In any event: At the gustatory level, we Domos have upper Manhattan on lock. Hard to walk anywhere without being tempted by something delicious. So much of our grub, such a torrent, it’s almost as if we are afraid to be far from our cuisine, lest we forget it, lest the bad old days return.

Which hunger is this bounty of comida appeasing, I wonder: a hunger in the belly or in the imagination? And in the case of recent immigrants like us, are these the same things?

A food story from the bad old days: It’s 1969 and my father has been in-country only a couple of weeks. Walks into a Cuban restaurant and orders a medio pollo, by which he means a little coffee. The Cuban waiter, not knowing Dominicans, puts half a chicken in front of him, and there my old man is, eyes tearing, with only fifty cents on his person, trying to decide if he should try to explain or run. In the end he ran.

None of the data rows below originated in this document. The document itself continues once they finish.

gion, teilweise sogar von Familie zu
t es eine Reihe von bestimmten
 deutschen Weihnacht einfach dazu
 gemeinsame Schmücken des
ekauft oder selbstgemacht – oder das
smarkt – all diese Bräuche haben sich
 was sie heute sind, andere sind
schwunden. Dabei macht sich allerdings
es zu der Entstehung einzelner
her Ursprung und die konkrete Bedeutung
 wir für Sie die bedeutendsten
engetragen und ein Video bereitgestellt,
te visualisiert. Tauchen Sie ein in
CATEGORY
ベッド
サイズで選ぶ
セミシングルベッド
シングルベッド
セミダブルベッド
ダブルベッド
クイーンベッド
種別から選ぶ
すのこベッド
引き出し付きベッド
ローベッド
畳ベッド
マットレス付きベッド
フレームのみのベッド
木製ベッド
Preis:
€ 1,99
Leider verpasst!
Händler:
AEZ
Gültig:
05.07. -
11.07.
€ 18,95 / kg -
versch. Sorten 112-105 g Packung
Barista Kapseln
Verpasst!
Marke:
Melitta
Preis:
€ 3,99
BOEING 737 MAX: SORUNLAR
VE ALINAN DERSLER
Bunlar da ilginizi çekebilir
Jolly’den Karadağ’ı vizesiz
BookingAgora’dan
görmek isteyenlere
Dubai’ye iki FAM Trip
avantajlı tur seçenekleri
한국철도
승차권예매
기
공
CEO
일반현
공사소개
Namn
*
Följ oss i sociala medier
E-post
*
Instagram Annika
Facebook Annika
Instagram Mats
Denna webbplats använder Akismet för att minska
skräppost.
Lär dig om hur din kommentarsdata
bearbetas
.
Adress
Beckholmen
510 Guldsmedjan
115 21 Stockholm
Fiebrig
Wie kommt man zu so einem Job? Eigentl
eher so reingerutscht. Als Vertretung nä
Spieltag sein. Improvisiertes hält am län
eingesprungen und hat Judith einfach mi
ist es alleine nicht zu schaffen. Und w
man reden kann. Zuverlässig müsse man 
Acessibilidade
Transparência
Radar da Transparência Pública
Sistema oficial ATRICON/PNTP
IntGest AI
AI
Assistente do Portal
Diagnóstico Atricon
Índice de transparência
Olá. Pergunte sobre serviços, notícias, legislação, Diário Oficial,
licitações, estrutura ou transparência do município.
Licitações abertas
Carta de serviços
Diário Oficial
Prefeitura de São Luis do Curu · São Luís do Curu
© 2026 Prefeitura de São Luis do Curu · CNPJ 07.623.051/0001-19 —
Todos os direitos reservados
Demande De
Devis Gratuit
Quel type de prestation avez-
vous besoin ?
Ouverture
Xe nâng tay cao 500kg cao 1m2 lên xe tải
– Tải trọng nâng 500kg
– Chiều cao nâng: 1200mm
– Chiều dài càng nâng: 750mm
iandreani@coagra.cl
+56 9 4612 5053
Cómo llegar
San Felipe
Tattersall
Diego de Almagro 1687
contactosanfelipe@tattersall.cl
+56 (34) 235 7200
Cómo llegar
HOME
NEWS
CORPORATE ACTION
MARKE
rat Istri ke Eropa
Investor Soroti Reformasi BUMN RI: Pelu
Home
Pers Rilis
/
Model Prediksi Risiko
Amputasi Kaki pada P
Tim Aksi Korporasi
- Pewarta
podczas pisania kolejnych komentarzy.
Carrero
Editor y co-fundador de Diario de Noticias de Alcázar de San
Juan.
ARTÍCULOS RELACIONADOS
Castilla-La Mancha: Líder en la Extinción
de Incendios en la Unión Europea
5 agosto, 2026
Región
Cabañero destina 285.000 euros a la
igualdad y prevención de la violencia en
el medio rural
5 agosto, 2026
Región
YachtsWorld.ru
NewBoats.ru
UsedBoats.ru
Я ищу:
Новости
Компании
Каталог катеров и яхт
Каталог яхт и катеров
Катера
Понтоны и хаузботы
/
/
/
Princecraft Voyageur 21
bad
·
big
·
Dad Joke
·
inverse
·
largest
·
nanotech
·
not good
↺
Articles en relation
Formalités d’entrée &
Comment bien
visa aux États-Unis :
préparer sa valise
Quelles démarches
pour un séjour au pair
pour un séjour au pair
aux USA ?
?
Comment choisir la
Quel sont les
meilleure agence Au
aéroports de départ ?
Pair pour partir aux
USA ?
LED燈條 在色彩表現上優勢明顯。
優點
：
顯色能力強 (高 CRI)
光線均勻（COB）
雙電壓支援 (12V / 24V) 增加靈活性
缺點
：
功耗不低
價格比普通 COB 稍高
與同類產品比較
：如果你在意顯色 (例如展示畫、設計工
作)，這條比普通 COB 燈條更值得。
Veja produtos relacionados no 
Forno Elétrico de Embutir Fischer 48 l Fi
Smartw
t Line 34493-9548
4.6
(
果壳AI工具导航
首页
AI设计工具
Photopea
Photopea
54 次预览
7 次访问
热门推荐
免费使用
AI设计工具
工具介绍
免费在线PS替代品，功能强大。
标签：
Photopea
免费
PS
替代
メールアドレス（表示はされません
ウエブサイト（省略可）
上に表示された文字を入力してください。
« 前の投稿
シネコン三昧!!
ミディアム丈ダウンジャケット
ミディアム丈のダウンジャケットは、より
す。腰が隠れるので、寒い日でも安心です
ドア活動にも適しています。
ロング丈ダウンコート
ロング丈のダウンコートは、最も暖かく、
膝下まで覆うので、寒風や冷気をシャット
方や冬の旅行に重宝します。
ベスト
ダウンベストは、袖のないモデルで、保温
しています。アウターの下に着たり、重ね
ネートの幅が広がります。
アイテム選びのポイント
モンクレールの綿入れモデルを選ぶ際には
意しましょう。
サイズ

But let’s be honest: Dominican cuisine in upper Manhattan, for all its exuberant quantity, isn’t exactly famous for innovation. Our kitchen talents have been too attached to fidelity, to making food like abuela used to make it, to experiment. Call it immigration—brings out the amber in a culture. Which means that while you can sup on superb mangú y queso frito on nearly any corner of upper Manhattan, it’s almost impossible to score a simple non-Dominican thing like, say, brunch. For that you have to hoof it downtown. Having suffered a long protected period of no-mangú, we Dominicans-reacted by inaugurating an age of nothing-but-mangú. The Law of El Alto for the longest time was: You ate Dominican in-neighborhood; for anything else, you went elsewhere.